The situation in New Zealand
In 2017 the New Zealand media featured 14,349 stories that included the word Islam – nearly 13,000 of those stories mentioned either terrorism or Islamic Jihad.


The statistics are from an academic article in Pacific Journalism Review, Representations of Islam and Muslims in New Zealand Media, by Khairiah Rahman and Azadeh Emadi.

The paper concluded:

“There appears to be a growing misconceived hatred for a faith supported by 1.5 billion of the world’s population, but more importantly, this destructive trend is promoted by the media, consciously or not, and has the potential to ultimately cause an unnecessary and irreparable rift in civil society.”

Rahman – a senior lecturer in communication studies at Auckland University of Technology – told Mediawatch that in 2017 for every New Zealand-produced story that mentioned Islam, there were seven that mentioned Islamic terrorism.
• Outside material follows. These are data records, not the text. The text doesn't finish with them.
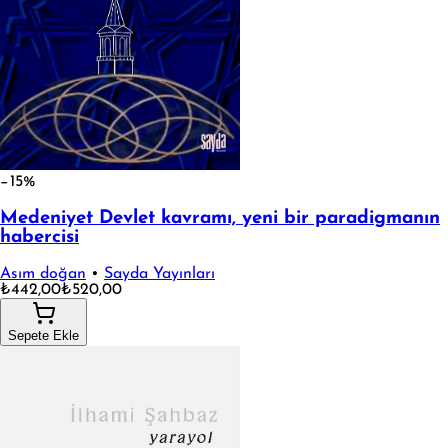
−15%
Medeniyet Devlet kavramı, yeni bir paradigmanın
habercisi
Asım doğan
•
Sayda Yayınları
₺442,00
₺520,00
Sepete Ekle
And the ratio in overseas newswire stories was even higher.

“We found that stories tend to be more fair and balanced when Muslim voices are represented. And they tend to be negative or confused in their treatment of Muslims and Islam when the Muslim voice is absent or manipulated,” said Rahman.

She said virtually all of the stories mentioning terrorism or jihad lacked a Muslim perspective.

But things have changed dramatically since the tragic events of March 15.

“In the last week… the New Zealand media did actually make a difference. I think they’re leading the way. It’s not just about Muslims or Islam or Islamophobia, but it’s about representation of diversity and the different voices in societies where there is predominantly one sort of culture,” she said.

Former RNZ journalist Mohamed Hassan agrees.

“The coverage has been incredibly sympathetic. I think a lot of the media has done really well and has been really generous in opening up those spaces and giving those spaces to Muslim voices…. myself included,” he told Mediawatch.

Hassan, who now works for Turkish public broadcaster TRT World, said it had taken the media “a very long time to figure out how to talk about terrorism when those involved in it are of a Muslim background.”

He said there were a lot of media outlets that completely ignored Muslim voices.

“Every time you have a terrorist attack, as a media organisation you have a panel of five experts talking about Islam, none of whom are Muslim, none of whom come from those communities. So everything they say, there’s no rebuttal to,” he said.

“This week has been a really great case study of how to deal with issues that involved the Muslim community.

“Now that there are these Muslim who have been presented and have had their say – all of them are very eloquent, all of them are amazing representatives for their community, and they’re trusted… (it’s important) these voices are not forgotten when the time comes and there’s an issue that involves the Muslim community.”